Yes, context is really important. But:JS Bach made a whole raft of music, and quite a large fraction of it was religiously inspired. In spite of that it is perfectly possible to appreciate it at a deep emotional level without that particular spiritual connection. This is the genius of art to me: that it opens up an emotional channel between two individual separated by time and space and manages to convey a feeling, as clear as day.
Take U2's October as a nice example. (You mentioned Zombie, incidentally one of my favorites, the anger and frustration in there never fail to hit me, I can't listen to it too often for that reason), superficially it is a very simple set of lyrics (8 lines I think) and an even simpler set of chords. And yet: it moves me. And I doubt any AI would have come up with it or even a close approximation if it wasn't part of the input. That's why I refuse to call AI generated stuff art. It's content, not art.

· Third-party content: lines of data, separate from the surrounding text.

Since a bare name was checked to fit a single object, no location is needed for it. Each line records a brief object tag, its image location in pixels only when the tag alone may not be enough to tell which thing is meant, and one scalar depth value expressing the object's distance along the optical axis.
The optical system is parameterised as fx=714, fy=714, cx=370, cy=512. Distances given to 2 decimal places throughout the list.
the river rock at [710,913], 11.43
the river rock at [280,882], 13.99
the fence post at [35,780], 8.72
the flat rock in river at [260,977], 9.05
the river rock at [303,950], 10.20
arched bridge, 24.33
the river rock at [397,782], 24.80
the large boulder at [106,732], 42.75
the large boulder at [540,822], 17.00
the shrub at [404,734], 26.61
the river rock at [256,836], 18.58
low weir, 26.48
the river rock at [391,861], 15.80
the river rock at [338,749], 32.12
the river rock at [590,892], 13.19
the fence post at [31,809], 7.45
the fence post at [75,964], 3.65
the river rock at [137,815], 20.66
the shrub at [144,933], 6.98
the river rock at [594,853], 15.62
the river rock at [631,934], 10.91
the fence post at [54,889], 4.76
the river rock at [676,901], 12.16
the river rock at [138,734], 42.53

> And yet: it moves me. And I doubt any AI would have come up with it or even a close approximation if it wasn't part of the input.
I would have thought similarly, but actually feeding 19th century poems to Suno and iterating on the prompts several times I got some results that moved me emotionally, as in, listening/reading the words with this musical presentation enhanced my appreciation of the poems and it felt more visceral. Like making angry revolutionary poems into grunge brought it closer and less of a "histoic", "bookish", "dusty" thing.

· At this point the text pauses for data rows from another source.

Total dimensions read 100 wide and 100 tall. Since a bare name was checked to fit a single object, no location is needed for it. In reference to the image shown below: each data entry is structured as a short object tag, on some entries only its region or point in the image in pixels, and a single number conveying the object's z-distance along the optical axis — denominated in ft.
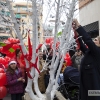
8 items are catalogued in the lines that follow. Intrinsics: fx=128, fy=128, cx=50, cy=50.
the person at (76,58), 10.87
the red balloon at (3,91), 8.94
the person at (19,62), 9.36
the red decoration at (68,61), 12.21
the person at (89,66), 5.03
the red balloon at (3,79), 8.77
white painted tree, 5.57
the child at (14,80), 8.79
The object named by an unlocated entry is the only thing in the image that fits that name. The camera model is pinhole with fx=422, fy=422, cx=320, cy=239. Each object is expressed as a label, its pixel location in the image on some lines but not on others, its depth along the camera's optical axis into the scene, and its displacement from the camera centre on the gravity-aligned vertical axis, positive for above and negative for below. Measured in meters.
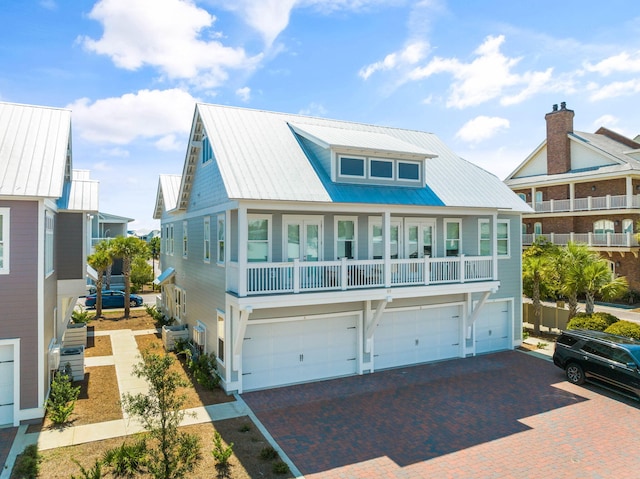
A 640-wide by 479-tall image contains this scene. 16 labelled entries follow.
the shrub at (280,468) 9.44 -5.00
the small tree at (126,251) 27.43 -0.38
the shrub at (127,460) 9.42 -4.83
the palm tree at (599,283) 19.52 -1.72
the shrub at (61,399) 11.78 -4.59
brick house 31.83 +4.77
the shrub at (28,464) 9.21 -4.96
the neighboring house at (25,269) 11.40 -0.64
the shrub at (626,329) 17.09 -3.41
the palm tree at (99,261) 26.34 -0.96
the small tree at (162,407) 8.39 -3.24
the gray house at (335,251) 14.19 -0.19
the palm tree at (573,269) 19.80 -1.08
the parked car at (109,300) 31.92 -4.11
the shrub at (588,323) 18.25 -3.39
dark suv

That's a poster case for it being derivative works then. And of course, the more concentrated the input mixture the bigger the chance of some of that emotion leaking through.
I think there is a great case to be made here using purely synthetic sounds as the basis for emotion. Vangelis (Soil festivities), Klaus Doldinger (Skyscape) are great examples. These are sounds that have been produced exclusively by the mind and in spite of there not being a physical instrument involved they manage to convey imagery and emotion extremely effectively. This is technology used as an enabler. I've yet to come across someone using AI tech in the same liberating manner unlocking novel imaginary constructs in the way that those two did.

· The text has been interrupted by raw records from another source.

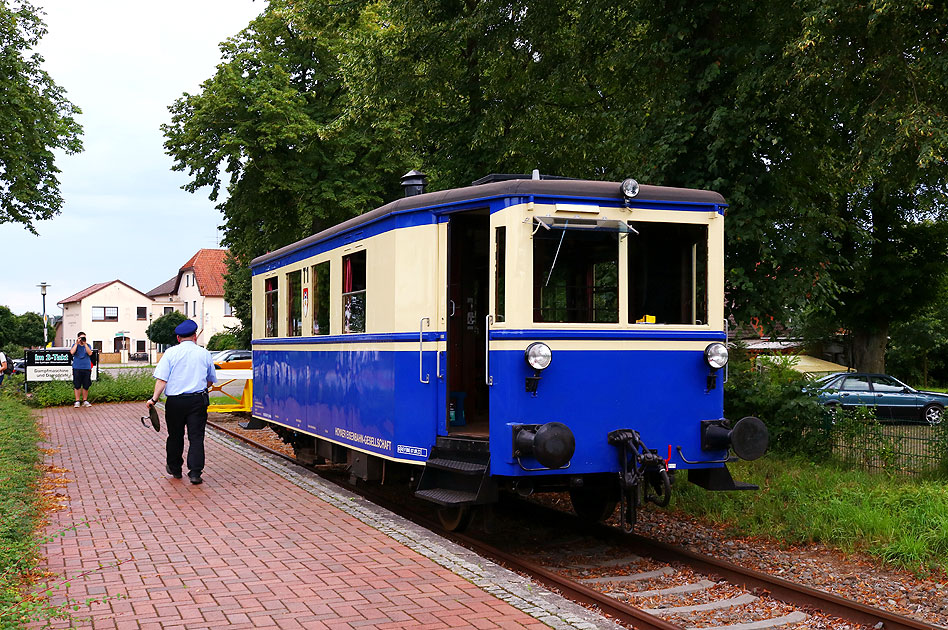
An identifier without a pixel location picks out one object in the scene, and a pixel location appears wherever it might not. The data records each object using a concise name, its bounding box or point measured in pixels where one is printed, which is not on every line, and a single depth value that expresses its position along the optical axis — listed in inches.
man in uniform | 414.6
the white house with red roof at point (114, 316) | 3415.4
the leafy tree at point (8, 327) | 2751.0
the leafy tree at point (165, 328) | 2723.9
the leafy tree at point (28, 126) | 949.2
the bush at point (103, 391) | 943.0
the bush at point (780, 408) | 475.5
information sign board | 979.3
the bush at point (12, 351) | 2293.4
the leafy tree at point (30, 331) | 2817.4
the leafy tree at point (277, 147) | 954.7
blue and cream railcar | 285.7
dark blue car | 890.1
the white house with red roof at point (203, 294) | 3051.2
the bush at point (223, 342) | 1841.2
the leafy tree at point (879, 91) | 385.7
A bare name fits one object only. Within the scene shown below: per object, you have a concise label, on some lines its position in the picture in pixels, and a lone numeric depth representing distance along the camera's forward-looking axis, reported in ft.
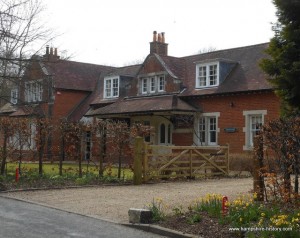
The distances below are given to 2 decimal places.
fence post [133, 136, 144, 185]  56.53
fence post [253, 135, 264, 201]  36.19
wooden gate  58.54
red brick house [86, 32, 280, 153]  86.28
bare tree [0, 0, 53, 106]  53.06
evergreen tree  43.91
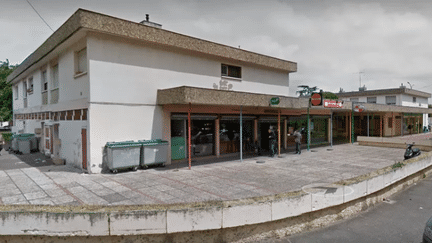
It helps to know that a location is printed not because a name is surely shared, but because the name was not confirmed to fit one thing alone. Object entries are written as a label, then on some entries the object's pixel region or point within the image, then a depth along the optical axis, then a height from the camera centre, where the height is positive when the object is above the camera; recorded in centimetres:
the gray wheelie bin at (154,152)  993 -140
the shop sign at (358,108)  1831 +50
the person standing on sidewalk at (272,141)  1359 -136
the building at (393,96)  3234 +247
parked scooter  1202 -184
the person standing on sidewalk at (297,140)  1464 -141
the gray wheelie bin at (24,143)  1492 -142
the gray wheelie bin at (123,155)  925 -139
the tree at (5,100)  2775 +210
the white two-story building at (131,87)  952 +134
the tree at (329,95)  4341 +363
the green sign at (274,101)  1210 +71
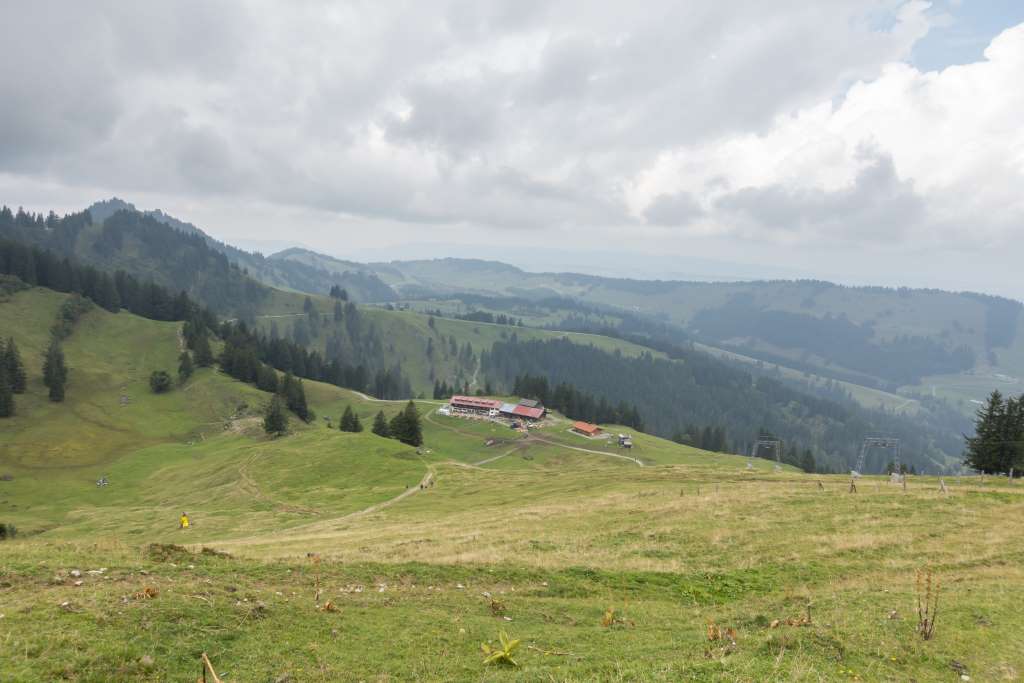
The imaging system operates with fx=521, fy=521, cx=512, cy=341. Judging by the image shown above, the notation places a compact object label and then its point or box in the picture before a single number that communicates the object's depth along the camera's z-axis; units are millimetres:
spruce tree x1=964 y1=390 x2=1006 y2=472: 72938
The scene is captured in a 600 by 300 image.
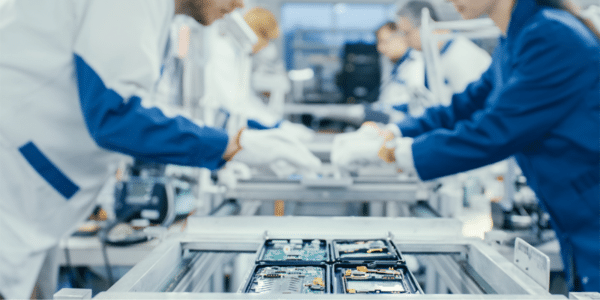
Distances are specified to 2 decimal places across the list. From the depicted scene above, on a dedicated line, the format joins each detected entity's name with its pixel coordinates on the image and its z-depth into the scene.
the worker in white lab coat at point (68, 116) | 0.87
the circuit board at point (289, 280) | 0.62
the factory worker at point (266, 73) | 2.41
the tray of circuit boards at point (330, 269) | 0.62
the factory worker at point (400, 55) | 3.42
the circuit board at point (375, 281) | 0.61
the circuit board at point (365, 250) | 0.74
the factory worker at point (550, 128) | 0.97
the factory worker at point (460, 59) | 2.51
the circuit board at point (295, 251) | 0.76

Take U2's October as a nice example. (You mentioned Zombie, incidentally one of my favorites, the anger and frustration in there never fail to hit me, I can't listen to it too often for that reason), superficially it is a very simple set of lyrics (8 lines I think) and an even simpler set of chords. And yet: it moves me. And I doubt any AI would have come up with it or even a close approximation if it wasn't part of the input. That's why I refuse to call AI generated stuff art. It's content, not art.